Time resolved transport properties of a $Y$-junction of Tomonaga-Luttinger liquids

TL;DR

This paper investigates the time-resolved transport properties of a Y-junction of interacting one-dimensional quantum wires using bosonization, focusing on AC conductivity, tunneling current, and quantum noise, with implications for nano-electronic circuits.

Contribution

It provides a detailed analysis of AC conductivity, tunneling current, and quantum noise in a Y-junction of Tomonaga-Luttinger liquids, incorporating finite temperature effects and arbitrary pulse shapes.

Findings

Derived expressions for AC conductivity of the Y-junction.

Calculated tunneling current and quantum noise including temperature effects.

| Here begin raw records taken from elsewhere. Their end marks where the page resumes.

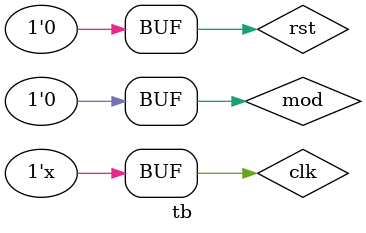
<source format=v>
`timescale 1ns / 1ps


module tb;

reg clk;
reg rst;
reg mod;

test1 dut(
    .clk(clk),
    .rst(rst),
    .mod(mod)
);

always #1 clk = ~clk;

initial begin
    clk = 0;
    rst = 1;
    mod = 0;
    #10 rst = 0;
    #1000000 mod = 1;
    #1000000 mod = 0;
    

end

endmodule

</source>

Provided insights for designing nano-electronic quantum circuits.

Abstract

We study time resolved transport properties of a $Y$-junction composed of interacting one-dimensional quantum wires using a bosonization approach. In particular, we investigate the AC conductivity of the $Y$-junction formed from finite length Tomonaga-Luttinger liquid wires based on a plasmon scattering approach for injected charge pulses of arbitrary shapes. In addition, we calculate the tunneling current and quantum noise of the $Y$-junction arising from point-like tunneling impurities at the junction, including finite temperature effects. Our results will be useful for designing nano-electronic quantum circuits, and for interpreting time-resolved experiments [H. Kamata et. al. in Nat. Nanotechnol. 9, 177 (2014)] in interacting wires and their junctions.